Establishment of Public/Private Coalitions and Communication.
Older compliance policies and procedures tend to emphasize compliance with federal payers’ billing and rules. However, more recently, a growing number of commercial payers have established “integrity” programs to address non-compliance and potential fraud. The Affordable Care Act established pathways of federal and commercial payers to cooperate and communicate in detecting and investigating billing non-compliance and fraud. Updated compliance policies and procedures need to address relationships with all payers.

Old Compliance Infrastructure May Be Outdated or Ineffective.
The trend has been for regulators to expect compliance systems and the related infrastructure to become increasingly sophisticated and robust. For example, when evaluating compliance programs for purposes of determining whether or not a corporate integrity agreement will be required, the OIG expects: (i) reporting lines to be truly anonymous which generally means using a third party vendor; (ii) larger organizations are expected to have a written plan for the interaction and coordination of legal, audit and compliance functions; (iii) human resources functions need to be incorporated into the compliance model and (iv) all employees need to be sufficiently educated to be able to respond to questions about the compliance program posed by auditors or investigators.

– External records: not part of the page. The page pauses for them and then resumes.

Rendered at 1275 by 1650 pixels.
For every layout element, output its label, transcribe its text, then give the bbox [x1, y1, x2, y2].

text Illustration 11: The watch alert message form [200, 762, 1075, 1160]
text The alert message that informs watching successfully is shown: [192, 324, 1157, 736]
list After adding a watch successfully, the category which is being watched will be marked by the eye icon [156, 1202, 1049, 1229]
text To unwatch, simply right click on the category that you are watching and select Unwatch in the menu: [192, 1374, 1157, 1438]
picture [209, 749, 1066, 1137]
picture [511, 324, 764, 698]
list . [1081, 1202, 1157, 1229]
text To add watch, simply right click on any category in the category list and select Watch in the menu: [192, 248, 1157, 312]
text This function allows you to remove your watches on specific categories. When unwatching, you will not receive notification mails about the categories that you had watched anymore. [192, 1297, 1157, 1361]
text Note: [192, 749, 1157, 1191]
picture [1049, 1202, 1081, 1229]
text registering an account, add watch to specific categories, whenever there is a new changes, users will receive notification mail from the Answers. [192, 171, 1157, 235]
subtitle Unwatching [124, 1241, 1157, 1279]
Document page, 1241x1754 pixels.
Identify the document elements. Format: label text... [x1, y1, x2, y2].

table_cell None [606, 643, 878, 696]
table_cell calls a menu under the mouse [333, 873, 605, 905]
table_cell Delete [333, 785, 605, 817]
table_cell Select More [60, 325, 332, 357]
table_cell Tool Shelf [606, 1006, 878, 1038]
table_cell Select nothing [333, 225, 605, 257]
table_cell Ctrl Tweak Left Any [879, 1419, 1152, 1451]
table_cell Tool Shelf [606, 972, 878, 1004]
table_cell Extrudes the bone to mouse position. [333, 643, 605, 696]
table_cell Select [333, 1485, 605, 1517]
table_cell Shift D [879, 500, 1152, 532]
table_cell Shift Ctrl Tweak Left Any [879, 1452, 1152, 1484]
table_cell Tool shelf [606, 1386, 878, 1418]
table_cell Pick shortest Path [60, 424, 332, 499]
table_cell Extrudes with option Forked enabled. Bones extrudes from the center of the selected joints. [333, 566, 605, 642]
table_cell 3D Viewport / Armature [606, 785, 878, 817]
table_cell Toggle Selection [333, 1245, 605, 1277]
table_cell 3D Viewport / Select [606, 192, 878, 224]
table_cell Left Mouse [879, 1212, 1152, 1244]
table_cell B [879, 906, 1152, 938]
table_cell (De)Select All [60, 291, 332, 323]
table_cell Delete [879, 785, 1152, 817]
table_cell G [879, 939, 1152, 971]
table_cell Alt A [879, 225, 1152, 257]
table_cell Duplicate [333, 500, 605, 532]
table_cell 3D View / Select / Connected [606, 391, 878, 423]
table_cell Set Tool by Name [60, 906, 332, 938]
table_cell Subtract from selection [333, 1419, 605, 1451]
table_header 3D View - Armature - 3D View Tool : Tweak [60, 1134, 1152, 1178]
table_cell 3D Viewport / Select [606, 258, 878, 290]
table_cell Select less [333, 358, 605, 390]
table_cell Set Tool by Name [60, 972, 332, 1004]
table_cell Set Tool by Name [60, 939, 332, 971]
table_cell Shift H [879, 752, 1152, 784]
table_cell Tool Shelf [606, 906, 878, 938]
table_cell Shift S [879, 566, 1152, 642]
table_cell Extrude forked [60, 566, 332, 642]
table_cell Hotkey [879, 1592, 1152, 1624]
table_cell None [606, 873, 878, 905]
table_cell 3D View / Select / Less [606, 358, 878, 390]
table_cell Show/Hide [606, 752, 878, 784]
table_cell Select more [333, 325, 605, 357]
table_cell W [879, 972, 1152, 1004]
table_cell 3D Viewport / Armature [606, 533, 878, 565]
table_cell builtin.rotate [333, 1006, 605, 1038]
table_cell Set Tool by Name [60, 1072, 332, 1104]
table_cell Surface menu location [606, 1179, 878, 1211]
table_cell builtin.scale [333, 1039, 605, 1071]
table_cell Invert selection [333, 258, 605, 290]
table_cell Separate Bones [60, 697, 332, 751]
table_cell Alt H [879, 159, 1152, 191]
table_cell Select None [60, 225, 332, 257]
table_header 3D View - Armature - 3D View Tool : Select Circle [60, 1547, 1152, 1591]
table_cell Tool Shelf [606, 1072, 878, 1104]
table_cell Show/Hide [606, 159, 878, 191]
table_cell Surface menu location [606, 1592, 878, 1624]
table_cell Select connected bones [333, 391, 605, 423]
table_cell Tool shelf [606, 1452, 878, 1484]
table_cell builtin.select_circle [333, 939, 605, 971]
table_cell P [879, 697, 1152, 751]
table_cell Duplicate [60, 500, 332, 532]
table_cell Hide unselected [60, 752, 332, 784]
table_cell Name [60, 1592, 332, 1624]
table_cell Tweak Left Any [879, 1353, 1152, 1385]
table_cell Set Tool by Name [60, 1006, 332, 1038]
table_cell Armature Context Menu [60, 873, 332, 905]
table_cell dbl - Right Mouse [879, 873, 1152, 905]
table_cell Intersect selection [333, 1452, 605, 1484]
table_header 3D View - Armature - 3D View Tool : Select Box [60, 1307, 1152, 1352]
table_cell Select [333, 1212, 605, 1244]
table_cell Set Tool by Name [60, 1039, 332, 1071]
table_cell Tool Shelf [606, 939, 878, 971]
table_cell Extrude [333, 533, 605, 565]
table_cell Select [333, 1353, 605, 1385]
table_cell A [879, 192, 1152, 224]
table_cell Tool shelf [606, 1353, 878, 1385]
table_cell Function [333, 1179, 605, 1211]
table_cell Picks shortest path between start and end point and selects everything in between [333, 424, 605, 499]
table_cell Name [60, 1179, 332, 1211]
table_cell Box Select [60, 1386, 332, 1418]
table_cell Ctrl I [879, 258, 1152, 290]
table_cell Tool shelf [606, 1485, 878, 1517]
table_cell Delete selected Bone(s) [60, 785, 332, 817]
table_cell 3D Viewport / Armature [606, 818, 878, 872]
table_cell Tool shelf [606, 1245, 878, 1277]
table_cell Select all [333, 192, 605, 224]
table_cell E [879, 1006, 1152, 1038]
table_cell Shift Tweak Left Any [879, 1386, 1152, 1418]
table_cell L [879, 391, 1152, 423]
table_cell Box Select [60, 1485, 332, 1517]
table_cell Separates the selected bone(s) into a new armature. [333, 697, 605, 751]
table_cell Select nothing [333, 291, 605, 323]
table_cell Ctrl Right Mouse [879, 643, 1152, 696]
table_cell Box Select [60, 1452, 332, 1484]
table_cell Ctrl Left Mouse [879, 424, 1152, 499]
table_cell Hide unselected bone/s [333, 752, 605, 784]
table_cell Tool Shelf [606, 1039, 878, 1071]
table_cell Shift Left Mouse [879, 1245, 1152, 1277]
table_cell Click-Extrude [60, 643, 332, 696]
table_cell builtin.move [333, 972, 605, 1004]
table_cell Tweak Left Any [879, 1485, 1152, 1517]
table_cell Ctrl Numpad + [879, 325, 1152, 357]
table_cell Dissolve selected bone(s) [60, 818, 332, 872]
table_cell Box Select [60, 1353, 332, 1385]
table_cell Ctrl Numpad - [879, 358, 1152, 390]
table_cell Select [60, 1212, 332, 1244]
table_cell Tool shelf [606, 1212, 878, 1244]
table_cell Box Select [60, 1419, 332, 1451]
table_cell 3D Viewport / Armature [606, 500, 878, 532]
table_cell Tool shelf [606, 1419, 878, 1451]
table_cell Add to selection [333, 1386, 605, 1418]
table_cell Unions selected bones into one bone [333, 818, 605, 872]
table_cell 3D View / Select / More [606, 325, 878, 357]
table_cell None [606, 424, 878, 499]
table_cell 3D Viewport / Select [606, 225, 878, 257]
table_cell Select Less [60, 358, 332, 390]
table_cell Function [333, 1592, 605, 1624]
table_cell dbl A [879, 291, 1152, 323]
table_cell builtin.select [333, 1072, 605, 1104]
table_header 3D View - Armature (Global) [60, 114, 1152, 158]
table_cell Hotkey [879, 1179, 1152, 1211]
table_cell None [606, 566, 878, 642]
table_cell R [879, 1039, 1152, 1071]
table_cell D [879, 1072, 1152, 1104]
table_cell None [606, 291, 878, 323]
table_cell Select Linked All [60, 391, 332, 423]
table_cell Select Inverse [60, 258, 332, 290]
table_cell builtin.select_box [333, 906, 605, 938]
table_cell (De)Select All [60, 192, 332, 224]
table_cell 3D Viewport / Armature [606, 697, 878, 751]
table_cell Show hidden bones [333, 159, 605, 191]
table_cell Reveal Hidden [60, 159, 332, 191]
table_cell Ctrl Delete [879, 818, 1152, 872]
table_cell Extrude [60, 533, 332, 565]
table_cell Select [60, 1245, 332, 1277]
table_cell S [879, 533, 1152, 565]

Convergence Between Quality and Compliance.
Quality and reimbursement, thus compliance, are being linked in ever-expanding ways. So also, the quality impact of compliance issues should be addressed in investigations and corrective actions. Policies and procedures must connect quality with compliance in meaningful ways.

All of this means that your compliance officer and committee should be carefully reviewing the current compliance policy and procedures and considering significant updates for the new generation of compliance expectations.